Женщина в кэбе была в полуобмороке от нервного истощения. На ее горбоносом, исхудалом лице лежал отпечаток какой-то недавней трагедии. Ее голова безжизненно свесилась на грудь, но, когда она подняла голову и тупо повела глазами, я увидел черные точки зрачков на серых радужных оболочках: ее опоили опиумом.
— Я поджидал у ворот, как вы наказывали, мистер Холмс, — докладывал наш тайный агент, хендерсоновский уволенный садовник. — Когда они выехали в карете, я двинул за ними следом на станцию. Леди шла по платформе, как во сне, но, когда они стали сажать ее в поезд, она ожила и давай отбиваться. Они впихнули ее в вагон. Она стала опять вырываться. Я вступился за нее, посадил ее в свой кэб, и вот мы здесь. Никогда не забуду, с каким лицом глядел на меня в окно вагона этот человек, когда я ее уводил. Его бы воля — не долго б я пожил на свете. Черные глаза, лицо желтое, сам осклабился — сущий дьявол!
Мы внесли женщину наверх, уложили на диван, и две чашки крепчайшего кофе быстро разогнали пары опиума и прояснили ее мысли. Холмс вызвал Бэйнса и коротко объяснил ему, как обстоит дело.
— Прекрасно, сэр, вы мне доставили то, чего мне не хватало, — показания свидетельницы, — с жаром сказал инспектор, пожимая руку моему другу. — Я ведь с самого начала шел с вами по одному и тому же следу.
— Как? Вы подозревали Хендерсона?
— Когда вы, мистер Холмс, прятались в кустах у Дозорной Башни, я там сидел в саду на дереве и смотрел на вас сверху. Все дело было в том, кто первый добудет доказательства.
— Зачем же тогда вы арестовали мулата?
Бэйнс усмехнулся.
— Я был уверен, что этот Хендерсон, как он себя называет, понял, что попал под подозрение, и, значит, будет начеку и не шелохнется, покуда чует над собой опасность. Вот я и арестовал не того человека — пусть его думает, что у нас другие подозрения. Я знал, что тут он, вероятно, попробует смыться и даст нам возможность подобраться к мисс Вернет.
Холмс положил руку на плечо инспектору.
— Вы далеко пойдете в своей профессии, — сказал он. — У вас есть чутье и интуиция.

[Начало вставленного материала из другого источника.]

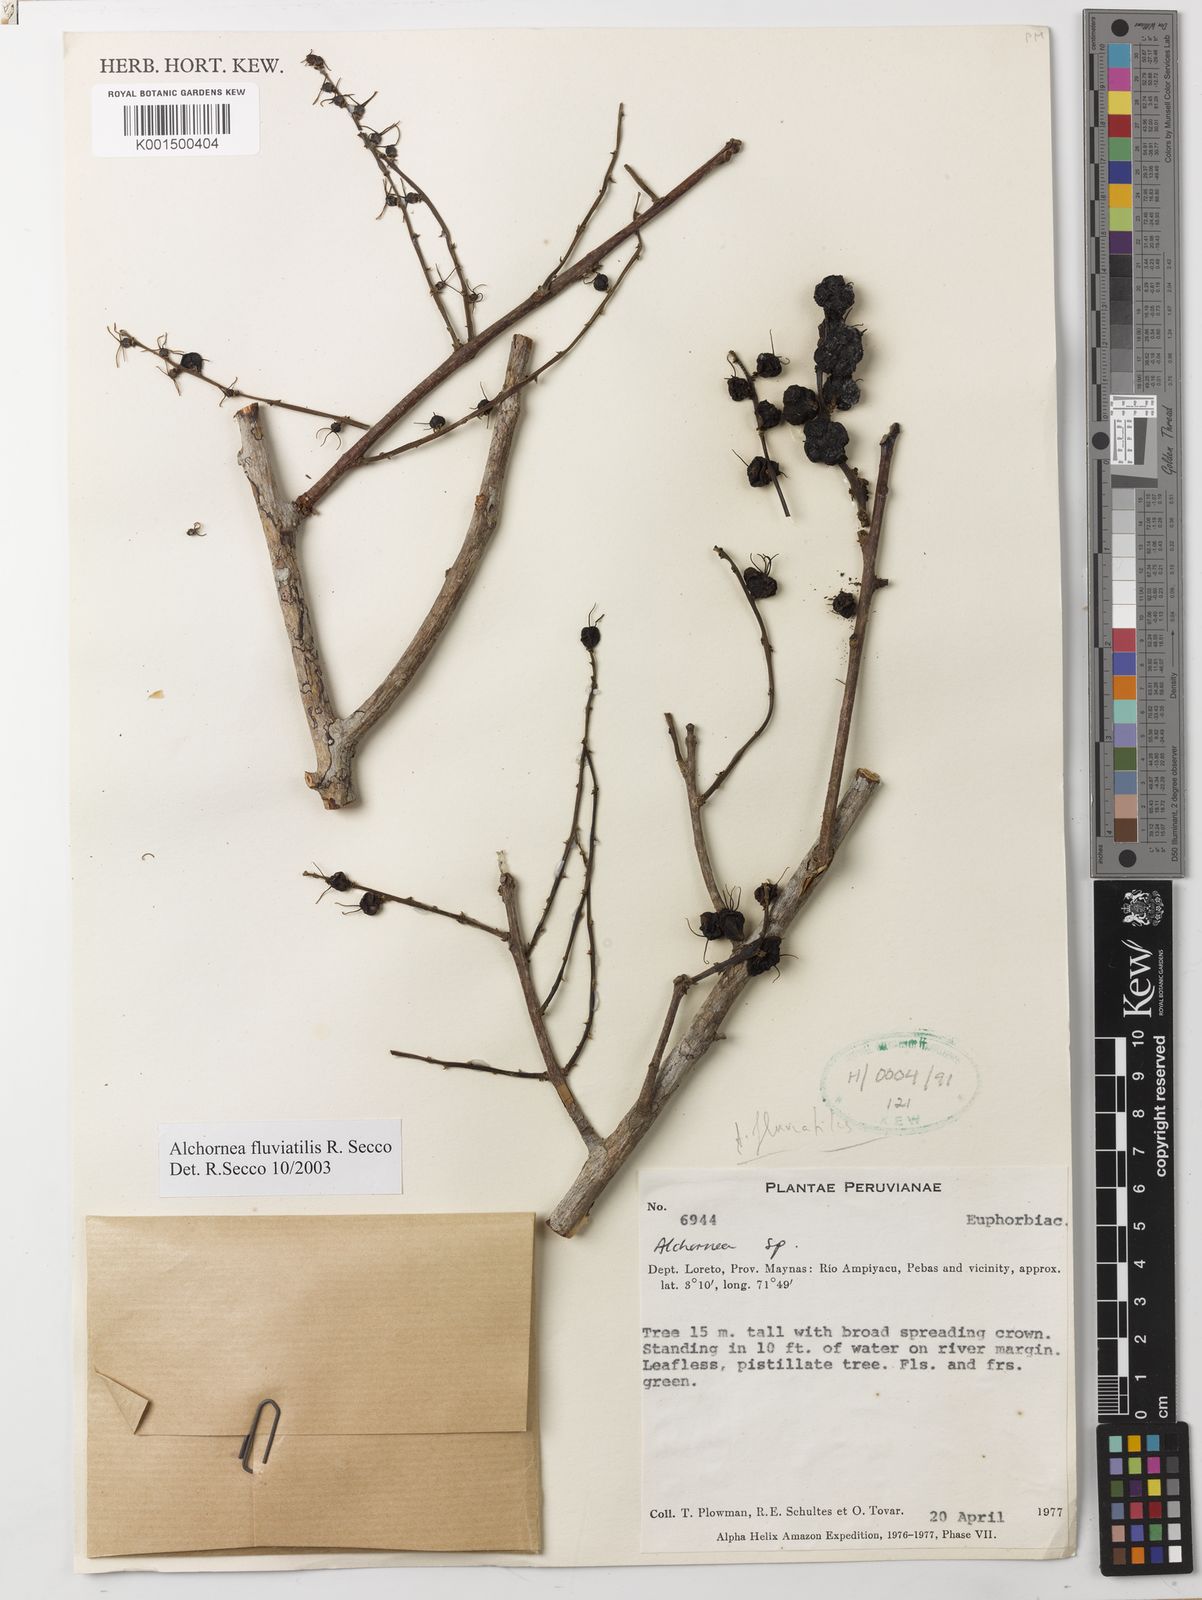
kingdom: Plantae
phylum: Tracheophyta
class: Magnoliopsida
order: Malpighiales
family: Euphorbiaceae
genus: Alchornea
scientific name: Alchornea fluviatilis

Бэйнс покраснел от удовольствия.
— У меня всю неделю караулил на станции сотрудник в штатской одежде. Куда бы кто из «Башни» ни поехал, он проследил бы. Но когда мисс Вернет вырвалась, он, видно, растерялся. К счастью, ваш человек ее подхватил, и все обернулось благополучно. Мы, ясное дело, не можем арестовать их без ее показаний, так что чем скорей мы снимем допрос, тем лучше.